*Stored data*:
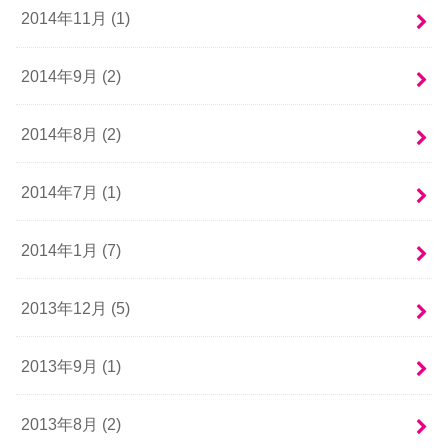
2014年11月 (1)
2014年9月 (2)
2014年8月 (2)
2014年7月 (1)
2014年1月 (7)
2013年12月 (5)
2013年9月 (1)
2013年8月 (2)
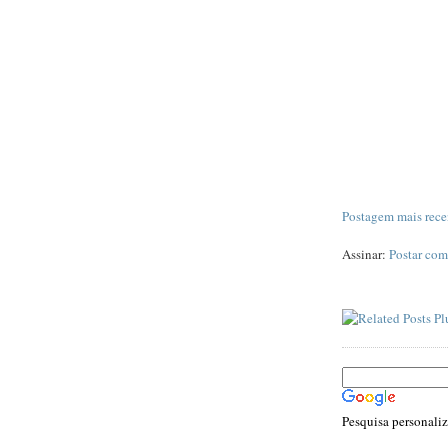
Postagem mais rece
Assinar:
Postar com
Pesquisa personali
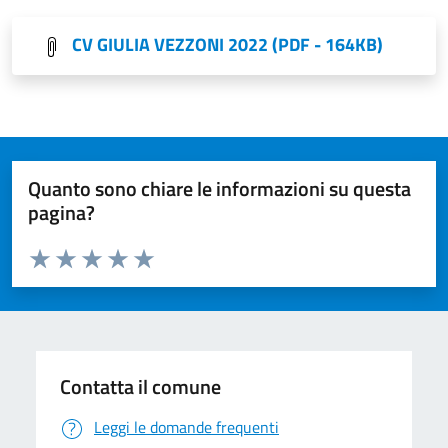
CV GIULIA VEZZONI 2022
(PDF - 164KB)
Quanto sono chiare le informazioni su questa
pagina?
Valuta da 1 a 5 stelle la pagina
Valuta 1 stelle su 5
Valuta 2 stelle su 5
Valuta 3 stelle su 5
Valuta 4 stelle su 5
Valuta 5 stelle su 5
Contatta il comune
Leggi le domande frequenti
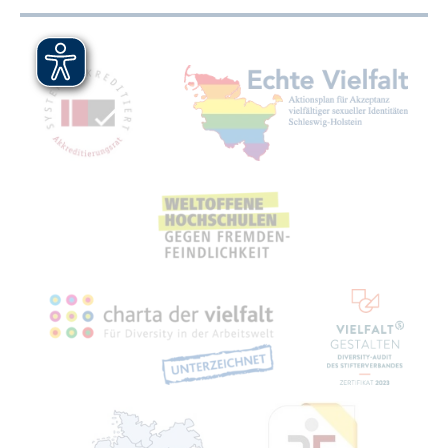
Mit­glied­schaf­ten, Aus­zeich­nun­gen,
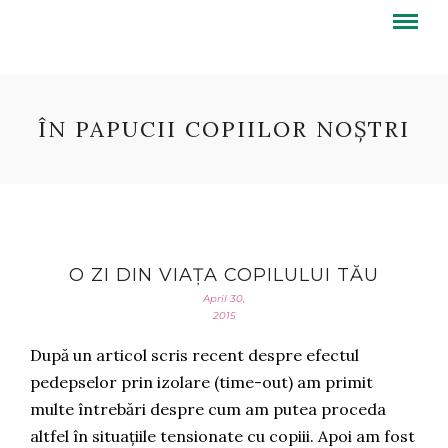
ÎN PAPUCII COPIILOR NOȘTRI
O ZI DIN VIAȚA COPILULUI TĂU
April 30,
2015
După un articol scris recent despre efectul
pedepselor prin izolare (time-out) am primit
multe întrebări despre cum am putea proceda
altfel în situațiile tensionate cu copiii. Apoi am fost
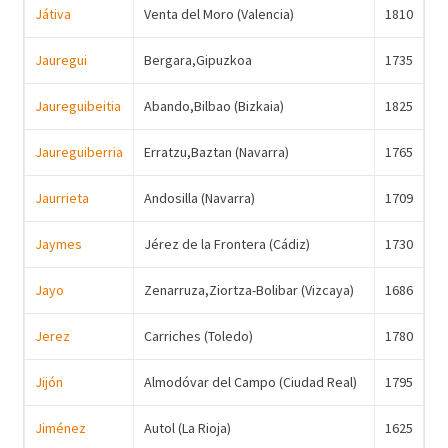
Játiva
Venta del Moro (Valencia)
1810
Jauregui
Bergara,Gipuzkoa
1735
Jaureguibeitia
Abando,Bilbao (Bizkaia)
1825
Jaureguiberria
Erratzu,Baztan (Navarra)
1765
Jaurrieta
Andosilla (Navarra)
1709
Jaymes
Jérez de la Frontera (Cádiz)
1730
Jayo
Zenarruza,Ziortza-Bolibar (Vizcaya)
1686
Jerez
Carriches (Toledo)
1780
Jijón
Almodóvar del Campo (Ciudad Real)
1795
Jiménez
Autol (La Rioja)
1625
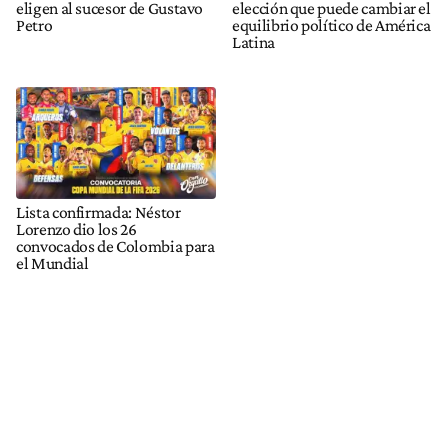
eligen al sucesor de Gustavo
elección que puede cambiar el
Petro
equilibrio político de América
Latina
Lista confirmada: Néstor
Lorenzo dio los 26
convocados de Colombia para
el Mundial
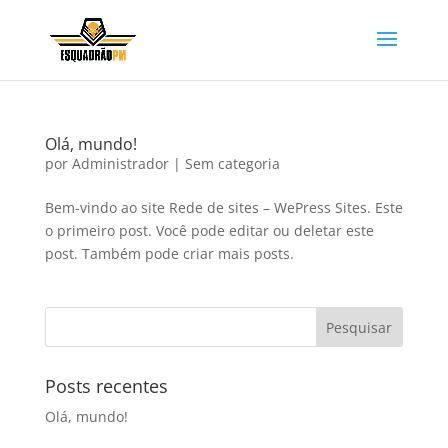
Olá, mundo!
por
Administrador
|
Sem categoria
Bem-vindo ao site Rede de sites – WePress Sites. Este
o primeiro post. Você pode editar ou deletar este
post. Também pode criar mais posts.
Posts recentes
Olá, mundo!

*Instruction*: What you give back must match the entries exactly, apart from the omitted pictures.

*Answer box*:
2014年11月 (1)
2014年9月 (2)
2014年8月 (2)
2014年7月 (1)
2014年1月 (7)
2013年12月 (5)
2013年9月 (1)
2013年8月 (2)
Postagem mais rece
Assinar:
Postar com
Pesquisa personali
CV GIULIA VEZZONI 2022
(PDF - 164KB)
Quanto sono chiare le informazioni su questa
pagina?
Valuta da 1 a 5 stelle la pagina
Valuta 1 stelle su 5
Valuta 2 stelle su 5
Valuta 3 stelle su 5
Valuta 4 stelle su 5
Valuta 5 stelle su 5
Contatta il comune
Leggi le domande frequenti
Mit­glied­schaf­ten, Aus­zeich­nun­gen,
ÎN PAPUCII COPIILOR NOȘTRI
O ZI DIN VIAȚA COPILULUI TĂU
April 30,
2015
După un articol scris recent despre efectul
pedepselor prin izolare (time-out) am primit
multe întrebări despre cum am putea proceda
altfel în situațiile tensionate cu copiii. Apoi am fost
Játiva
Venta del Moro (Valencia)
1810
Jauregui
Bergara,Gipuzkoa
1735
Jaureguibeitia
Abando,Bilbao (Bizkaia)
1825
Jaureguiberria
Erratzu,Baztan (Navarra)
1765
Jaurrieta
Andosilla (Navarra)
1709
Jaymes
Jérez de la Frontera (Cádiz)
1730
Jayo
Zenarruza,Ziortza-Bolibar (Vizcaya)
1686
Jerez
Carriches (Toledo)
1780
Jijón
Almodóvar del Campo (Ciudad Real)
1795
Jiménez
Autol (La Rioja)
1625
eligen al sucesor de Gustavo
elección que puede cambiar el
Petro
equilibrio político de América
Latina
Lista confirmada: Néstor
Lorenzo dio los 26
convocados de Colombia para
el Mundial
Olá, mundo!
por
Administrador
|
Sem categoria
Bem-vindo ao site Rede de sites – WePress Sites. Este
o primeiro post. Você pode editar ou deletar este
post. Também pode criar mais posts.
Posts recentes
Olá, mundo!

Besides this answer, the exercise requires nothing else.